My S500 has 12 500GB discs in a raid-dp with 1 hot spare. I would say CIFS iops averages 200-300, NFS IOPS averages 200-300, iSCSI is almost 0. Is there a way to capture histories of performance counters and get real averages? I would say total IOPS is usually under 500 and rarely have I every seen it spike over 1000. How many IOPS should the S500 be able to handle? I have both NICs on the S500 teamed into a virtual NIC for 2gb and the switch ports bonded. In I have two ESX host, each ESX host has 4 NICs. 2 for VM traffic and 2 for the VMkernel and console ports. This is all connected through an HP gigabit switch. The switch has QoS so I have lowered the priority of snapmirror traffic and raised the priority of NFS. Is there anything else that wold be of use to you?
Also, What would happen if you put higher density DDR memory in a S500 to give it 2GB or 4GB of cache?
The information you've provided is exactly what we're looking for!

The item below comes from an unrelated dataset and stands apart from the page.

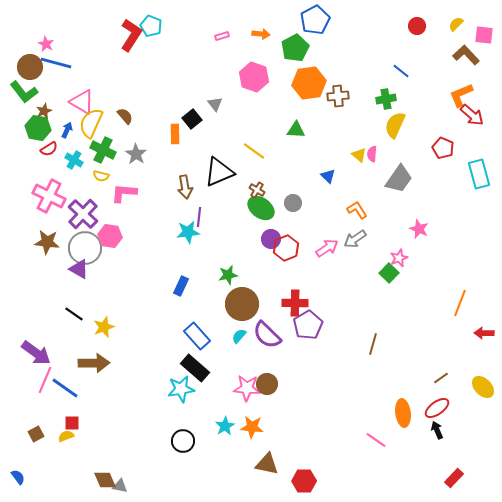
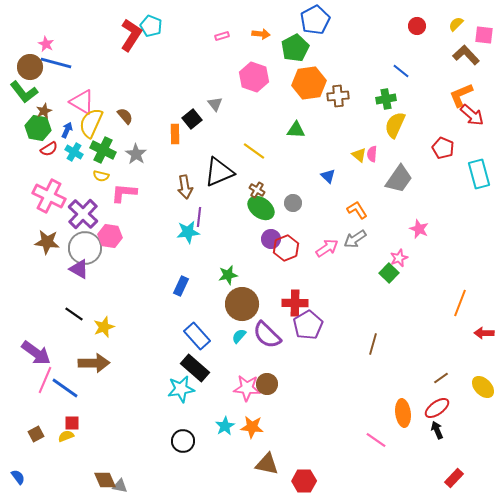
cyan cross at (74, 160): moved 8 px up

Let me first start with Partition offset - This is quite possibly one of the most important things you can do.
When your partitions are not aligned, you will experience performance problems (So, that appears to be in sync with what we're seeing!)
So, if you're able to apply partition alignment best practices for your Windows VM's, you'll be better off as far as your performance goes.
The inability to set the TCP receive window setting in the Storevault may not break you, if we're not experiencing network bottlenecks (Please advise)
From an IOPS perspective, those type of IOPS are not terrible, and should be within the boundaries that 11 SATA disks - Longterm if you sustain and run on the higher-side there, you can experience some limitations at the spindle level, but for the time being it isn't screaming spindle bound performance issue.
Your network configuration sounds pretty solid, so I won't challenge that as part of your problems!
Increasing the memory from 2GB to 4GB in this particular unit is not supported, so I'd not suggest going that route. Otherwise though, if you are having performance issues with VMware induced by partition boundaries, all it would do is mask the issue. So I would suggest we hold off on unsupported memory upgrades! 🙂
For the time being, moving the timing for the Snapshots we can hold off on, I'll see what methods are possible there, but it not being found in the SVM introduces a challenge which I don't think we should try to pursue.
And last but not least, your first question about Cache Age!
These two articles alone should give you a good idea of to what extent the problem you are experiencing exists.
If it is rather significant, I would suggest correcting the Alignment(s) if possible, and/or engaging NetApp Professional Services Virtualization teams, to help ensure you're meeting the maximum capabilities of your deployment.
Hope this helps get you off the ground and running on your issues Nick,
Thank you for you feedback, I have found it very helpfull. Sadly I cannot access the 3 articles you linked me too. I am getting an unauthorized access messages even though I am logged in. Can you please make them file attachements?